Today, a request for code review came across the ZFS developers’ mailing list. Developer George Amanakis has ported and revised code improvement that makes the L2ARC—OpenZFS’s read cache device feature—persistent across reboots. Amanakis explains:
The last couple of months I have been working on getting L2ARC persistence to work in ZFSonLinux.
This effort was based on previous work by Saso Kiselkov (@skiselkov) in Illumos (https://www.illumos.org/issues/3525), which was later ported by Yuxuan Shui (@yshui) to ZoL (https://github.com/zfsonlinux/zfs/pull/2672), subsequently modified by Jorgen Lundman (@lundman), and rebased to master with multiple additions and changes by me (@gamanakis).
The end result is in: https://github.com/zfsonlinux/zfs/pull/9582
For those unfamiliar with the nuts and bolts of ZFS, one of its distinguishing features is the use of the ARC—Adaptive Replacement Cache—algorithm for read cache. Standard filesystem LRU (Least Recently Used) caches—used in NTFS, ext4, XFS, HFS+, APFS, and pretty much anything else you’ve likely heard of—will readily evict “hot” (frequently accessed) storage blocks if large volumes of data are read once.
By contrast, each time a block is re-read within the ARC, it becomes more heavily prioritized and more difficult to push out of cache as new data is read in.

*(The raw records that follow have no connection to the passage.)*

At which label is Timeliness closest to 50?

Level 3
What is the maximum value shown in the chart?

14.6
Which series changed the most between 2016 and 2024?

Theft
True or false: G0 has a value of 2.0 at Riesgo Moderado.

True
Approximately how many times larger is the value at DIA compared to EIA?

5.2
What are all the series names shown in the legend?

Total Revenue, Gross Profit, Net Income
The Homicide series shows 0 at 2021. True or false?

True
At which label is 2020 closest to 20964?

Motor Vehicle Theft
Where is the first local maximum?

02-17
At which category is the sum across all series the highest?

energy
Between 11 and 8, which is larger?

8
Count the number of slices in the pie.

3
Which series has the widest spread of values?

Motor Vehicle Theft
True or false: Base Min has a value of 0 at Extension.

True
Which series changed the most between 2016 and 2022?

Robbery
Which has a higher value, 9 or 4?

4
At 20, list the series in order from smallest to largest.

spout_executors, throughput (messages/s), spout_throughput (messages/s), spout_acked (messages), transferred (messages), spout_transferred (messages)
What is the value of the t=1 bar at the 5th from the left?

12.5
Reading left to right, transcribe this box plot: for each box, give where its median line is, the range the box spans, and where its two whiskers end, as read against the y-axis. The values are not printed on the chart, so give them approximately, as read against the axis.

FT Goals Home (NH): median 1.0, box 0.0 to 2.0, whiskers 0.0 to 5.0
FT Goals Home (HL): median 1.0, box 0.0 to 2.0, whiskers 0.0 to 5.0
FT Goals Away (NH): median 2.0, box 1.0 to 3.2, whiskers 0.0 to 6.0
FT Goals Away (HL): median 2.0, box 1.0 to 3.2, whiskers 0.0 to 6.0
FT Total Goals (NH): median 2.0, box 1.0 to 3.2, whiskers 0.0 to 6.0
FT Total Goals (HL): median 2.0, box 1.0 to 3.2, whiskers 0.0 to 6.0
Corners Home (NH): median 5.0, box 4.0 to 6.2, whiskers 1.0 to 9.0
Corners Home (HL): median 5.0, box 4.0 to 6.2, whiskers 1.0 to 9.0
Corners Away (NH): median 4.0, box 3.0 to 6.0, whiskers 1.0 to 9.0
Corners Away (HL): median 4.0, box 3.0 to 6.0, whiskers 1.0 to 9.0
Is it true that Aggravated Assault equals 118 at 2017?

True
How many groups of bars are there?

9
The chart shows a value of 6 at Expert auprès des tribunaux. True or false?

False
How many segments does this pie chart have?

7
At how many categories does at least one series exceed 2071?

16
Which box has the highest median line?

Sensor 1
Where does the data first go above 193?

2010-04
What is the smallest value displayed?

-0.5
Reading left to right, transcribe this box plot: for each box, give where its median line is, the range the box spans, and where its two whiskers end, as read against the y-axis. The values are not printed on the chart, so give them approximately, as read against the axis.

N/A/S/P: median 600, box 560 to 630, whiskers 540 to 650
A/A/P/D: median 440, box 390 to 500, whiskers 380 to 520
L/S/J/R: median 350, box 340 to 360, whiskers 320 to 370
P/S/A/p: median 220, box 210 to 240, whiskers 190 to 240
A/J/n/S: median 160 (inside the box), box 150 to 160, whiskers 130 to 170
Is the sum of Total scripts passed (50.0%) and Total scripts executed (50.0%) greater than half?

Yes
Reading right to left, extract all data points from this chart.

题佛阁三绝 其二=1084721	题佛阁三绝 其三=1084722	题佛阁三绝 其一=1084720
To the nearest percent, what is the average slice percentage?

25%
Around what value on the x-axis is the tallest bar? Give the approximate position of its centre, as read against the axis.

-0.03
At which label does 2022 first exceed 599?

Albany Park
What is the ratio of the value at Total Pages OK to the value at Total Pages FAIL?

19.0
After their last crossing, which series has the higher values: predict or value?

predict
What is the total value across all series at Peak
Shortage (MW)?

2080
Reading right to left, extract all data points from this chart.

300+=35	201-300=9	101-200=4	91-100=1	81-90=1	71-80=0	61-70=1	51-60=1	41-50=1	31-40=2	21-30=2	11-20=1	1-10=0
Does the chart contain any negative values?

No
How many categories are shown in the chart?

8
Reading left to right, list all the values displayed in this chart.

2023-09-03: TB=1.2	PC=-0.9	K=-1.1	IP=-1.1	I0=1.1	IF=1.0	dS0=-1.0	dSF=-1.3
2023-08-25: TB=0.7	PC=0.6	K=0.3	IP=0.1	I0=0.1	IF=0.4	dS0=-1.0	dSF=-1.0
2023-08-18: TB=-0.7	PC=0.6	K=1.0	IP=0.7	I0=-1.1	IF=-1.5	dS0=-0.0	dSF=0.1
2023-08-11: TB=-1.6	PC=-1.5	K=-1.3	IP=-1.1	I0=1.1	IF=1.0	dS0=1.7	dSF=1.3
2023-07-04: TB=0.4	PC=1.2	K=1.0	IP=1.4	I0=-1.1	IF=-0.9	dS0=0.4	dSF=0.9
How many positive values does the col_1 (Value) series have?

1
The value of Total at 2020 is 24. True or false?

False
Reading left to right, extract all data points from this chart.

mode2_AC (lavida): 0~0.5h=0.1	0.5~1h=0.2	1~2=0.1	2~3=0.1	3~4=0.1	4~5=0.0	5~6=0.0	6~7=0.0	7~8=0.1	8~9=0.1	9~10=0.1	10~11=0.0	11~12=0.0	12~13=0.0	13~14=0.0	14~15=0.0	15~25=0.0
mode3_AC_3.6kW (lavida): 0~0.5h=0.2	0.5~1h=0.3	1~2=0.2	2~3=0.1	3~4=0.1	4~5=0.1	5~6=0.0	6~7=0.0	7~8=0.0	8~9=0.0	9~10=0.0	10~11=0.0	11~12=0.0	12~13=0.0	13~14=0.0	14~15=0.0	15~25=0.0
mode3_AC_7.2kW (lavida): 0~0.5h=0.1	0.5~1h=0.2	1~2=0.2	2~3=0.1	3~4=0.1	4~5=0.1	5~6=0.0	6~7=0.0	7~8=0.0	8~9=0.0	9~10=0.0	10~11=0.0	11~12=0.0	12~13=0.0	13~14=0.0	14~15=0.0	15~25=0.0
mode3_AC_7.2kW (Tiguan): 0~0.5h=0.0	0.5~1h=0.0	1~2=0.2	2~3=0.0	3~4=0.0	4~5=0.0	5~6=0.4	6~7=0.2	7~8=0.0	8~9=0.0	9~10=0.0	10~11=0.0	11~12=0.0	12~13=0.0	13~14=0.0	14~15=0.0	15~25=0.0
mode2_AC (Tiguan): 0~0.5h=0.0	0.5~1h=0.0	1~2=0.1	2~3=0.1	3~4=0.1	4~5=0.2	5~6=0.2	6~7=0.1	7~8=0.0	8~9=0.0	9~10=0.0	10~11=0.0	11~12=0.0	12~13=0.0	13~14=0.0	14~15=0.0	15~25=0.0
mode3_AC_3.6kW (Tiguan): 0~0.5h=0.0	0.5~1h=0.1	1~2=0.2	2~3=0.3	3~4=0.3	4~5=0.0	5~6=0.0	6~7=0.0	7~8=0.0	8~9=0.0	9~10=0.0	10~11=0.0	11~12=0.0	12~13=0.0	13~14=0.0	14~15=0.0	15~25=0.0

The ARC also tracks recently evicted blocks—so if a block keeps getting read back into cache after eviction, this too will make it more difficult to evict. This leads to much higher cache hit rates—and therefore lower latencies and more throughput and IOPS available from the actual disks—for most real-world workloads.
The primary ARC is kept in system RAM, but an L2ARC—Layer 2 Adaptive Replacement Cache—device can be created from one or more fast disks. In a ZFS pool with one or more L2ARC devices, when blocks are evicted from the primary ARC in RAM, they are moved down to L2ARC rather than being thrown away entirely. In the past, this feature has been of limited value, both because indexing a large L2ARC occupies system RAM which could have been better used for primary ARC and because L2ARC was not persistent across reboots.
The issue of indexing L2ARC consuming too much system RAM was largely mitigated several years ago, when the L2ARC header (the part for each cached record that must be stored in RAM) was reduced from 180 bytes to 70 bytes. For a 1TiB L2ARC, servicing only datasets with the default 128KiB recordsize, this works out to 640MiB of RAM consumed to index the L2ARC.
Although the RAM constraint problem is largely solved, the value of a large, fast L2ARC was still sharply limited by a lack of persistence. After each system reboot (or other export of the pool), the L2ARC empties. Amanakis’ code fixes that, meaning that many gigabytes of data cached on fast solid state devices will still be available after a system reboot, thereby increasing the value of an L2ARC device. At first blush, this seems mostly important for personal systems that get rebooted often—but it also means far more heavily loaded servers might potentially need much less “babying” while they warm up their caches after a reboot.
This code has not yet been merged into master, but Brian Behlendorf, Linux platform lead of the OpenZFS project, has signed off on it, and it’s awaiting another code review before merge into master, which is expected to happen sometime in the next few weeks if nothing bad comes up in further review or initial testing.